Generalized Anti-DDoS

This got me thinking as to what other mechanisms could we employ to prevent DDoS attacks in protocols, by leveraging proof-of-work systems in order to fight attacks. As machines interact more and more over organizational boundaries in environments like the internet of things, machine to machine traffic in mobile networks, and greater integration of cloud services we need a better anti-DDoS mechanism.

Proof-of-Work

It turns out that cryptographers have been thinking about these problems far longer than I have. In fact, some of the first proof-of-work papers date back to the early 90s, as a mechanism to fight spam. More recently, they’ve become popular in cryptocurrencies as a mechanism to distribute work, and enable democratization of the advancement of the blockchain.

The way these protocols work is that typically, there is some NP-hard problem, like generating a hash that fulfills some criterion such as having a number of leading 0s that can quickly be verified (as NP-hard problem are), yet cannot easily be sped up. In addition, in order to keep up with Moore’s Law, these problem have an adjustable difficulty. As time goes on, these problem become more and more difficult to solve, and therefore negate the speed increase of processors. This is slightly complicated by the massive delta in bandwidth, memory, and compute capability from mobile devices to traditional desktops.

Part of the proof-of-work research has been in problems that are not in fact NP-hard by nature. On example of this is ReCAPTCHA. When ReCAPTCHA was invented, CV systems hadn’t developed to the capability to solve the provided captchas. ReCAPTCHA could then provide a solved captcha that had been obfuscated, with the addition of an actual unsolved captcha. By forcing the user to solve both, and using only half of the information to verify the authenticity of the user, it solved a multi-million human hour problem.

The Future

I’d love to find a useful NP-hard problem to solve.
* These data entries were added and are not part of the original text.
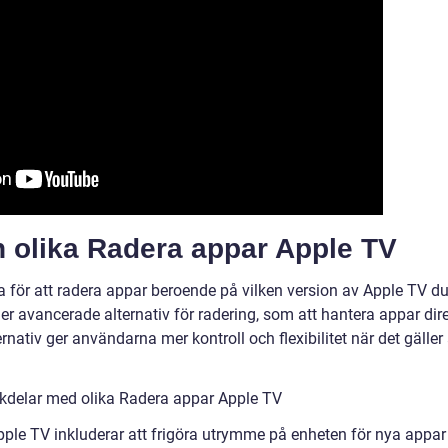
n olika Radera appar Apple TV
a för att radera appar beroende på vilken version av Apple TV d
r avancerade alternativ för radering, som att hantera appar dir
rnativ ger användarna mer kontroll och flexibilitet när det gäller 
kdelar med olika Radera appar Apple TV
pple TV inkluderar att frigöra utrymme på enheten för nya appar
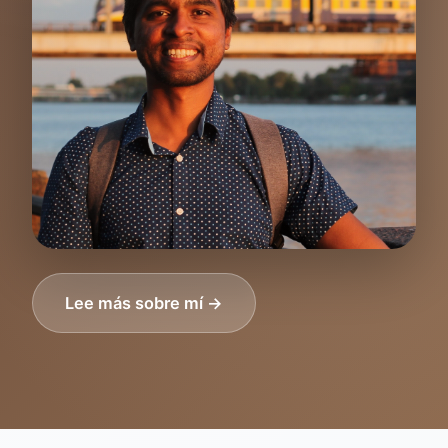
Lee más sobre mí →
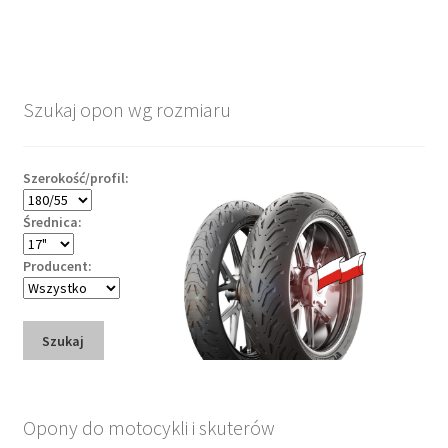
Szukaj opon wg rozmiaru
Szerokość/profil:
Średnica:
Producent:
Szukaj
Opony do motocykli i skuterów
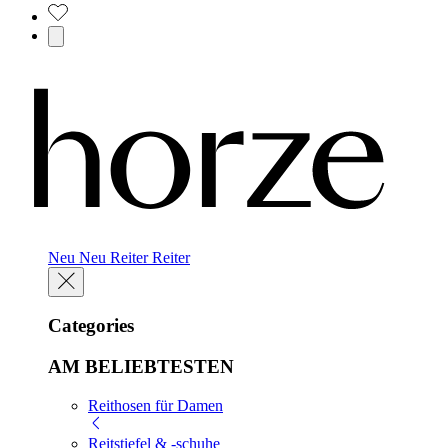
Neu
Neu
Reiter
Reiter
Categories
AM BELIEBTESTEN
Reithosen für Damen
Reitstiefel & -schuhe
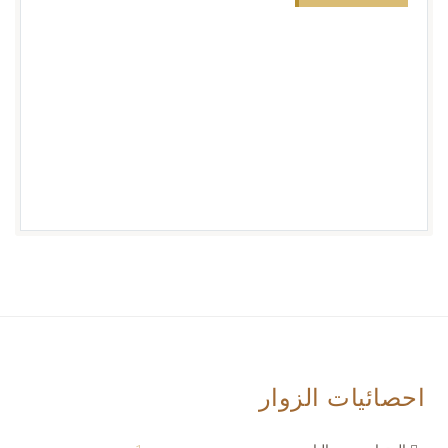
احصائيات الزوار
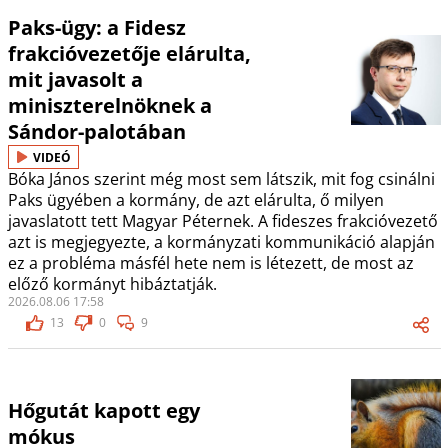
Paks-ügy: a Fidesz
frakcióvezetője elárulta,
mit javasolt a
miniszterelnöknek a
Sándor-palotában
VIDEÓ
Bóka János szerint még most sem látszik, mit fog csinálni
Paks ügyében a kormány, de azt elárulta, ő milyen
javaslatott tett Magyar Péternek. A fideszes frakcióvezető
azt is megjegyezte, a kormányzati kommunikáció alapján
ez a probléma másfél hete nem is létezett, de most az
előző kormányt hibáztatják.
2026.08.06 17:58
13
0
9
Hőgutát kapott egy
mókus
One that’s been particularly interesting as of late is protein folding. There has been quite a bit of work on it lately showing that it’s NP-hard, and it’s a well understood problem to distribute, thanks to folks at Folding@Home. Could future web browsers be required to solve a protein-folding problem before you’re able to login? Could we accelerate the cure for disease? Perhaps. There are unanswered questions. What protocols actually need to be secured against a DDoS? What are the ethics of utilizing a person’s computer for solving math without their explicit consent? I feel these questions could lead us to a path with better security, and greater democratization of computing power.